My document has lines at the bottom of a few columns and I don’t know how to get rid of them or how they got there. lines are similar to this but I am unable to delete them. Any clue how to get rid of the? “”"""""""""""""""""""""""""""""""
What type of document is doing this? Can you paste a screenshot of it? Are you working in the database or is it Write or Calc?
Hi, here is a shot of the lines at the bottom of a few pages.
Not sure how to get rid of them.
Let me know it the screen shot comes thru. this is in a Libre document.
Hi James,
Here is a copy of screen shot, this is a file that originally was done in word but I am
using Libre. The lines were also in the Word doc so not something that happened when
opening in Libre. Hope you can see the lines at the bottom of this page. They are also on
other pages.
Thanks in advance.
Nancy
Are you aware of the backwards “P” symbol that toggles hidden characters on and off? If you toggle it on then you might be able to see where that strange line is coming from.
It looks like it might be something in the Column Footer.
…was done in word…
And this suggests that you have saved your document as DOC or DOCX (or once upon a time).
Can you confirm this?
You should always save in ODT (Writer) when working with LibreOffice.
To be able to examine the document, it would be useful to upload the document here. Thank you very much.
Here is a screenshot of what it shows when I do the backwards “P” but I have no clue what it’s telling me.
Argh. I just don’t know enough about any of these programs and this came from someone else.
You don’t have to worry, the error can be found.
But as mentioned above, the document itself and not a screenshot is needed to examine the document to find the error.
After that, you may be given the repaired document and appropriate advice.
Annotation:
The “¶” - Sign is called a pilcrow.
Switched on it shows the used control characters in the document. For example, when a paragraph begins and ends (most of them are).
I must concede that I don’t know what’s causing this. It sounds like @Hrbrgr could help if he had a copy of the document to examine.
thank you James. I’ve sent the file to Hrbrgr.
Nancy
It looks like a paragraph border to me. Right click in the paragraph directly above the line and select Paragraph. In the dialogue box that opens select the tab labelled Borders and click the preset None (or change to your preferred article separator line pattern) and OK.
The original border in Word would probably have looked a bit like this
[Edit] Also just clicking at the end of the paragraph with words in it and deleting the empty paragraphs will delete the line. Probably clicking in the paragraph directly above the line and pressing Ctrl+M to remove direct formatting will remove the line
Rather than have a paragraph border in a default paragraph, you would be better to insert a line (which is a particular paragraph style). Click Insert > Horizontal line. You can modify the line style by opening the Styles pane in the Sidebar, right-clicking on Horizontal Line and selecting Modify and in the dialogue that opens click the Borders tab and makes changes there so all Horizontal Lines in the document will have the same appearance.
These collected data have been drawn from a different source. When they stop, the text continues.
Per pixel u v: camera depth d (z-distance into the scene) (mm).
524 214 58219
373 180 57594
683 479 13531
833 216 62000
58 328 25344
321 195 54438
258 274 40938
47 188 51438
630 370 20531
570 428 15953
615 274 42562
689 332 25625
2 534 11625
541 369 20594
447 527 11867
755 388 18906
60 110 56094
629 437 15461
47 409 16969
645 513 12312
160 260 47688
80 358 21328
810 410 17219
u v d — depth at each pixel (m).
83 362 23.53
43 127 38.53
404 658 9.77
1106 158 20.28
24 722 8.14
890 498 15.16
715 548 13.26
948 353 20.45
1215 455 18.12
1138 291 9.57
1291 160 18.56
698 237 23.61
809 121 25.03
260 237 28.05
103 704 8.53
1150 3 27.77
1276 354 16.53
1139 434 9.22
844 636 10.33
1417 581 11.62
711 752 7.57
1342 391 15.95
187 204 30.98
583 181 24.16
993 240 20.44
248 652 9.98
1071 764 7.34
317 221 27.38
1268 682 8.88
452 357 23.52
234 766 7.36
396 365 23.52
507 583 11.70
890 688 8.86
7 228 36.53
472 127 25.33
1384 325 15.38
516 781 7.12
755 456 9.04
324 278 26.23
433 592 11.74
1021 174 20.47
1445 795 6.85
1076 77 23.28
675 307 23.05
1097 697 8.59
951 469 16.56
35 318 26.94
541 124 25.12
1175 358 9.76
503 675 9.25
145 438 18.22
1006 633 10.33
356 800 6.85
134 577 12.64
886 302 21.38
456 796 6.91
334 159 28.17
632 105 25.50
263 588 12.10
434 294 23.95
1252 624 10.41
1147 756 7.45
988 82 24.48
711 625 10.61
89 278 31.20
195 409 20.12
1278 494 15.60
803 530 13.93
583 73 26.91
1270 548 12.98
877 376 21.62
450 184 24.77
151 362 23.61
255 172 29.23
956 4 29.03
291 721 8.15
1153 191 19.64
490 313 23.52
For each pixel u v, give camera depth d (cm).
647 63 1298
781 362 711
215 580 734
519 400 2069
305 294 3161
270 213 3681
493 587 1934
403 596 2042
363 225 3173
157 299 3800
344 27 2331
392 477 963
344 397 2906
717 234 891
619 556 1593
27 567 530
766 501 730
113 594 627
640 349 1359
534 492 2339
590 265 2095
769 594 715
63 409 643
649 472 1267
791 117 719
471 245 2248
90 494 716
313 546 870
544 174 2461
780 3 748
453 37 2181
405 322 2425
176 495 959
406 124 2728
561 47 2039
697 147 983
I’ve sent the file to Hrbrgr.
Unfortunately, nothing has arrived at my place. Where and how did you send?
The screenshot shows author used the document processors (Word and/or Writer) as a dumb mechanical typewriter. Thus document formatting and layout are extremely vulnerable to any slightest change (notably in page geometry). There are enough subtle differences between Word and Writer to assert that global layout is different. For instance, breaking from one column to the next will not occur at the same location; relative positions of image and separator paragraphs (’**********’ lines) will be difficult to maintain.
For “sophisticated” documents (yours is one as you are working multi-column and you have images which have a logical relation to text), it is impossible to guarantee reliability and reproducibility without using styles. For an introduction to styles, read the Writer Guide. And above all, save your document as native .odt format. Unfortunately, for total cleanliness, you must restart from a blank document because the conversion process, which is approximate by essence, has already polluted your file, preventing to return to a normalized state unless you are an expert.
Thank you so much for your assistance. I appreciate your feedback.
Guess I have to start a learning process.